BumiAllah, 21 desember 2001
larik lebaran
-mavic


perbincangan yang resah adalah malam milik kita,
sebuah luka menguap ke udara, menyisakan satu
keharuan yang datang tibatiba
sepi telah menelanjangi malam dengan sebilah pisau
dari masa lalu. menghantarkan sepotong hati pada
sebuah sungai yang berkontemplasi, membangun
surga bagi ikanikan dalam dadamu.

engkau adalah rembulan yang resah bagi malammalam
panjangku yang senantiasa galau. kegelisahan telah
dihanyutkan menjadi luapan piluku yang tak seorang
pun memaknainya selain cintamu yang platonis.

lampu jalanan menyorotkan penderitaannya pada aspal
yang membisu, mereka bercerita tentang hidup anak
manusia dalam dada kita
udara masih juga sama, menebarkan kefanaan pada
setiap ruang dalam batin.

lebaran menjadi sebuah kerinduan yang kutanam pada
perut bumi, memakan usia dari setiap detik yang berlari
kesucian menjadi bahasa langit yang dihantarkan dalam
setiap denyut nadi, menelan malam yang semakin tua

kita hanyalah artefak dari peradaban yang marathon
dengan matahari, melompat dari satu galaksi ke galaksi
lain, kita hanyalah arca pada candicandi yang sombong,
yang dibangun dari darah berjuta jiwa dalam penjara
angkara

mereka berteriak dalam lambungku, malammalam kita
adalah perbincangan yang resah. citacita telah melebur
dalam larutan putus asa; hampa.
untuk kesekian kalinya, do`a menjadi gelembung udara,
terbang di atas langit hati kita yang tak lagi biru.

takbir dan tahmid merintih, menjadi tangisan sepanjang
perjalanan kegelapan dalam reruntuhan sisa usia.

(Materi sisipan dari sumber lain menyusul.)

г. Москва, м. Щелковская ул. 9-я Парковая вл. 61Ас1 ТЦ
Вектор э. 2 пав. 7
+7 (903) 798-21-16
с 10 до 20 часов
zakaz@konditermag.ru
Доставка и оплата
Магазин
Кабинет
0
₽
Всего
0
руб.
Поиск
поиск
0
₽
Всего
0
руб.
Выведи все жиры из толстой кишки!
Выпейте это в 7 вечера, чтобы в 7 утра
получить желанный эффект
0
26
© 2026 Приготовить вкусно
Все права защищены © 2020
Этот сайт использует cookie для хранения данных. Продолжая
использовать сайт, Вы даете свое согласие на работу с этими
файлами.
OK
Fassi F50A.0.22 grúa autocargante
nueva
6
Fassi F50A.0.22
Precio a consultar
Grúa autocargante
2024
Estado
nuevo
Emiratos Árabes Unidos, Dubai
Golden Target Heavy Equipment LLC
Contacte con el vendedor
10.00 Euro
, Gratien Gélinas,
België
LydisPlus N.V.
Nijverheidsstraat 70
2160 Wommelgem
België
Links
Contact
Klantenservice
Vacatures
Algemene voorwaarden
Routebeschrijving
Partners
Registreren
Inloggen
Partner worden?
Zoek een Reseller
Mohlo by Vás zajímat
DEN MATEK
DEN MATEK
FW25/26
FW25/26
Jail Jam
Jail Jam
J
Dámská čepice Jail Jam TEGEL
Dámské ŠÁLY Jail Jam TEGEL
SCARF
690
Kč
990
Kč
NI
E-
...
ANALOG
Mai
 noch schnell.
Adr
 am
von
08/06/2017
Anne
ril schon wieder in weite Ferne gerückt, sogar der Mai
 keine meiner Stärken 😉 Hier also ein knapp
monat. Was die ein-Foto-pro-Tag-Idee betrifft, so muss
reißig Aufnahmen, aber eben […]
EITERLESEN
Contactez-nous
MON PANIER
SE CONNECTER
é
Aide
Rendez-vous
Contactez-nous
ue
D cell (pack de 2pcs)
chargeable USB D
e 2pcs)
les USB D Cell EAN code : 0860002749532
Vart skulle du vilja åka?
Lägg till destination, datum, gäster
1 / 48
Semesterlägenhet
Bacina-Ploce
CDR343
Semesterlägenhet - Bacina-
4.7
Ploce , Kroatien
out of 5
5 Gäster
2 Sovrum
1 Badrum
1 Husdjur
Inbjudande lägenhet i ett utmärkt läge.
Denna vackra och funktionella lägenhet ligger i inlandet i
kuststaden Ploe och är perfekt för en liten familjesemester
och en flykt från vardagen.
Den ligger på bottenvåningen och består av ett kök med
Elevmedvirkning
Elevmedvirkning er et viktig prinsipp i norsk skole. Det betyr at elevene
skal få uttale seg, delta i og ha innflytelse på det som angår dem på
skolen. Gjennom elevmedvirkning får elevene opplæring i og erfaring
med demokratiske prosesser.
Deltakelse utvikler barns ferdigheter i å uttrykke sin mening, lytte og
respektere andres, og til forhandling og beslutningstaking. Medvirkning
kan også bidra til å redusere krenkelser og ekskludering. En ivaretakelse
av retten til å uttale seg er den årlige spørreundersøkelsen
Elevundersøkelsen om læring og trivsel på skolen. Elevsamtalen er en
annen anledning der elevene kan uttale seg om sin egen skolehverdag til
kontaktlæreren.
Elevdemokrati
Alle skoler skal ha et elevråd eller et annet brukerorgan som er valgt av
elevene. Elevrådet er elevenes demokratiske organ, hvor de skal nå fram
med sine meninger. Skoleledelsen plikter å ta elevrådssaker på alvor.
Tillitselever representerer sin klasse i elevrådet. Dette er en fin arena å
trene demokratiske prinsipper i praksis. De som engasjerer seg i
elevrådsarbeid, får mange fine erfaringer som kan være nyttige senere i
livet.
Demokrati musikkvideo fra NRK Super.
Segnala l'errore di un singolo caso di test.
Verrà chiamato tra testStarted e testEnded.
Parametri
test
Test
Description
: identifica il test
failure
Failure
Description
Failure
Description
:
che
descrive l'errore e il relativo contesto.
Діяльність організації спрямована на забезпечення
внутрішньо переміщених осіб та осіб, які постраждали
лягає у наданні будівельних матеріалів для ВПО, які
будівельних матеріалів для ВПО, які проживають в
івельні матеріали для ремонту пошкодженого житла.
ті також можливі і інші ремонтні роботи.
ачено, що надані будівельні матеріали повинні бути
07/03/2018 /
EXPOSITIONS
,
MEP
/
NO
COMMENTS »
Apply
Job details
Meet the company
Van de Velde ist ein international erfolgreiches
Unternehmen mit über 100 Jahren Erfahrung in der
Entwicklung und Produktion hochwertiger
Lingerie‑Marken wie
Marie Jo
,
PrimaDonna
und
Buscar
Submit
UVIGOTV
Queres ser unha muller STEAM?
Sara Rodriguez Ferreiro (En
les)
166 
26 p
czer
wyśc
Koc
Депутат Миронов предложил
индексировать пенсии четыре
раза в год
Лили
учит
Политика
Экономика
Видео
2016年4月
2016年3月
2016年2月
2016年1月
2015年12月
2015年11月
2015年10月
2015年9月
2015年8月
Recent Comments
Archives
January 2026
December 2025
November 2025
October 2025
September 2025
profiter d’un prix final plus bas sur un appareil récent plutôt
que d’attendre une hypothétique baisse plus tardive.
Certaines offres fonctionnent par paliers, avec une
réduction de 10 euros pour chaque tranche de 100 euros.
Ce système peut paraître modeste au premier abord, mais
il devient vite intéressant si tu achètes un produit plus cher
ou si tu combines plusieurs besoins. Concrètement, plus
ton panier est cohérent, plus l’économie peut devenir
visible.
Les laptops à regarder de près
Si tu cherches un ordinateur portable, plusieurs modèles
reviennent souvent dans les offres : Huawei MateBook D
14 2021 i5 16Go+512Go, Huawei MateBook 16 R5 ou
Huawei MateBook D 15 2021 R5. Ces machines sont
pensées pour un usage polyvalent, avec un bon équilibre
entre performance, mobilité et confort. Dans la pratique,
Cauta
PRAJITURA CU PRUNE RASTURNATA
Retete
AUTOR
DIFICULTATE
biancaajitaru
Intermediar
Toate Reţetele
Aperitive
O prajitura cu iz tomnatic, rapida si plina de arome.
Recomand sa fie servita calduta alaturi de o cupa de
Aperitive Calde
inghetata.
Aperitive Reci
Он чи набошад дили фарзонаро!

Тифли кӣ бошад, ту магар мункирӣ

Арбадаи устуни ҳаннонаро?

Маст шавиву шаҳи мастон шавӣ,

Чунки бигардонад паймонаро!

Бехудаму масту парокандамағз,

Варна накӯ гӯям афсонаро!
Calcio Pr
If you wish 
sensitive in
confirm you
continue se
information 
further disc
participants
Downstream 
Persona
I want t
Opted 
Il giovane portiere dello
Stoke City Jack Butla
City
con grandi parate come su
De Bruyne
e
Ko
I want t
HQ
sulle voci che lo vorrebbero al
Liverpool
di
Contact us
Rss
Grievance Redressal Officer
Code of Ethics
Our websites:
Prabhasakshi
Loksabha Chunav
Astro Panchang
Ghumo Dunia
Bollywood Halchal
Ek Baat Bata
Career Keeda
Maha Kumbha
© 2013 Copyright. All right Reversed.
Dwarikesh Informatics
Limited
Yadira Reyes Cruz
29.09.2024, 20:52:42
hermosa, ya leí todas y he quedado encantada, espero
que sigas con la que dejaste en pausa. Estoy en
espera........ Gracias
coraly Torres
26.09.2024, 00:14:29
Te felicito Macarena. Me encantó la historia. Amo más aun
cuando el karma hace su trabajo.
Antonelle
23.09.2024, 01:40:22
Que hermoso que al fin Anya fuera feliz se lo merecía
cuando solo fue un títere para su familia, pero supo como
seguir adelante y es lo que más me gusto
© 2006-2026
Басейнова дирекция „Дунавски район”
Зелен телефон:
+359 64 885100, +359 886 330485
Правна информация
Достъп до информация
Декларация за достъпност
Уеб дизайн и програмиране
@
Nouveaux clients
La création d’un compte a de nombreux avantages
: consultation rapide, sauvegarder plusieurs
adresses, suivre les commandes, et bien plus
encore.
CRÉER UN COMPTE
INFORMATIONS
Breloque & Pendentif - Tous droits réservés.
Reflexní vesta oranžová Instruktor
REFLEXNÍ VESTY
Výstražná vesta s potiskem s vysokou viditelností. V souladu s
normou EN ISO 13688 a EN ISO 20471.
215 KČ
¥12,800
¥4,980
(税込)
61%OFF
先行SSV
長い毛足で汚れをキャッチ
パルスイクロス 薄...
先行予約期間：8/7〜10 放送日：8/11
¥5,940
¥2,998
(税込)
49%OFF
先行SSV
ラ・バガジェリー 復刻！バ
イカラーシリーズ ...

BumiAllah, 16 desember 2001
airmata negeriku

merah putih berkibar bersama
nyanyian rindu ibu, pekik merdeka
mengudara bersama ribuan burung
yang terbang di atas langit
kemerdekaan yang biru.

segenap cerita menghiasi harihari dan
detikdetik yang masih terus saja berlari.
tapi di satu sudut negeriku, orangorang
menangis. kotakota terbakar, dan anak
anak bernyanyi dengan tutup botol
di tangan.

inikah buah kemerdekaan?
semua orang berteriak merdeka.
tapi tidak diriku yang terbelenggu luka,
sebab negeriku masih mengeluarkan
air mata.

BumiAllah, 13 Agustus 2002
kesetiaan semutku
: palestina


kuberikan kesetiaan semutku untuk
sebuah negeri yang tengah berduka.
duka yang menjadi cahaya.

hujan air mata telah reda entah berapa
lama, namun hujan darah mengalir deras,
menjadi sungai, menjadi ombak,
menggulung doadoa pada koridor mesjid
batu.

jiwajiwa suci diterbangkan para malaikat
menuju persinggahan abadi, setelah jerit
tangis menghiasi setiap detik dari hidup,
setelah ribuan bom memburu setiap waktu,
setelah kekejaman iblis yang menjelma
manusia meluluhlantakkan rumah syahadat
yang dibangun pada kebeningan hati.

kematian menjadi gerbang menuju kesucian,
dimana seluruh impian menjadi nyata dan
kenyataan adalah janji pasti dari pemilik
nama suci.

tak ada kebahagiaan selain kematian
dalam cintamu.

BumiAllah, 30 Mei 2002
palestina menjadi cahaya

rakaat panjang yang kubangun,
menitipkan sepotong hati agar slalu suci.
ribuan bayonet memburu dada syahadatku
yang tegak mengusung dua kalimat suci.
bom waktu memburu kepala dzikirku yang
tengadah dalam do’a suci.
puluhan senjata angkara menyerbu seluruh
tubuhku yang setia memikul panjipanji suci,
dimana Tuhan menurunkan malaikatnya
pada jantung keimananku.

dalam dadaku, palestina menjadi cahaya.